(Transcribed page contents)
┏━━
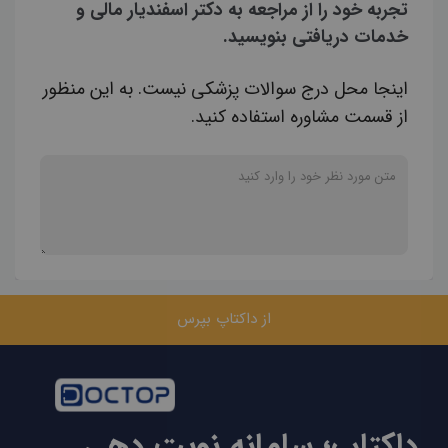
تجربه خود را از مراجعه به دکتر اسفندیار مالی و
خدمات دریافتی بنویسید.
اینجا محل درج سوالات پزشکی نیست. به این منظور
از قسمت مشاوره استفاده کنید.
از داکتاپ بپرس
داکتاپ؛ سامانه نوبت دهی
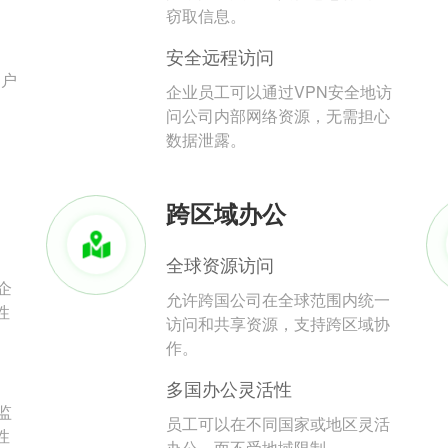
。
窃取信息。
安全远程访问
用户
企业员工可以通过VPN安全地访
问公司内部网络资源，无需担心
数据泄露。
跨区域办公
全球资源访问
企
允许跨国公司在全球范围内统一
性
访问和共享资源，支持跨区域协
作。
多国办公灵活性
监
员工可以在不同国家或地区灵活
性
办公，而不受地域限制。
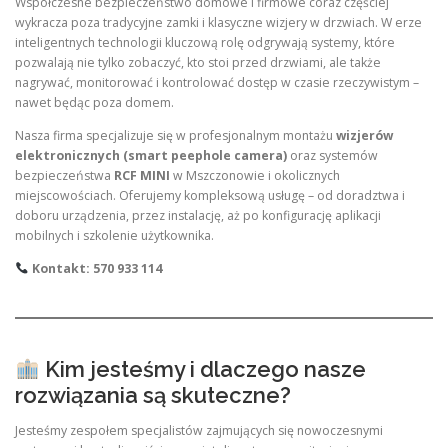
Współczesne bezpieczeństwo domowe i firmowe coraz częściej
wykracza poza tradycyjne zamki i klasyczne wizjery w drzwiach. W erze
inteligentnych technologii kluczową rolę odgrywają systemy, które
pozwalają nie tylko zobaczyć, kto stoi przed drzwiami, ale także
nagrywać, monitorować i kontrolować dostęp w czasie rzeczywistym –
nawet będąc poza domem.
Nasza firma specjalizuje się w profesjonalnym montażu
wizjerów
elektronicznych (smart peephole camera)
oraz systemów
bezpieczeństwa
RCF MINI
w Mszczonowie i okolicznych
miejscowościach. Oferujemy kompleksową usługę – od doradztwa i
doboru urządzenia, przez instalację, aż po konfigurację aplikacji
mobilnych i szkolenie użytkownika.
Kontakt: 570 933 114
Kim jesteśmy i dlaczego nasze
rozwiązania są skuteczne?
Jesteśmy zespołem specjalistów zajmujących się nowoczesnymi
┗━━
Reproduce all entries without any change, and omit the pictures.

Task answer:
تجربه خود را از مراجعه به دکتر اسفندیار مالی و
خدمات دریافتی بنویسید.
اینجا محل درج سوالات پزشکی نیست. به این منظور
از قسمت مشاوره استفاده کنید.
از داکتاپ بپرس
داکتاپ؛ سامانه نوبت دهی
。
窃取信息。
安全远程访问
用户
企业员工可以通过VPN安全地访
问公司内部网络资源，无需担心
数据泄露。
跨区域办公
全球资源访问
企
允许跨国公司在全球范围内统一
性
访问和共享资源，支持跨区域协
作。
多国办公灵活性
监
员工可以在不同国家或地区灵活
性
办公，而不受地域限制。
Współczesne bezpieczeństwo domowe i firmowe coraz częściej
wykracza poza tradycyjne zamki i klasyczne wizjery w drzwiach. W erze
inteligentnych technologii kluczową rolę odgrywają systemy, które
pozwalają nie tylko zobaczyć, kto stoi przed drzwiami, ale także
nagrywać, monitorować i kontrolować dostęp w czasie rzeczywistym –
nawet będąc poza domem.
Nasza firma specjalizuje się w profesjonalnym montażu
wizjerów
elektronicznych (smart peephole camera)
oraz systemów
bezpieczeństwa
RCF MINI
w Mszczonowie i okolicznych
miejscowościach. Oferujemy kompleksową usługę – od doradztwa i
doboru urządzenia, przez instalację, aż po konfigurację aplikacji
mobilnych i szkolenie użytkownika.
Kontakt: 570 933 114
Kim jesteśmy i dlaczego nasze
rozwiązania są skuteczne?
Jesteśmy zespołem specjalistów zajmujących się nowoczesnymi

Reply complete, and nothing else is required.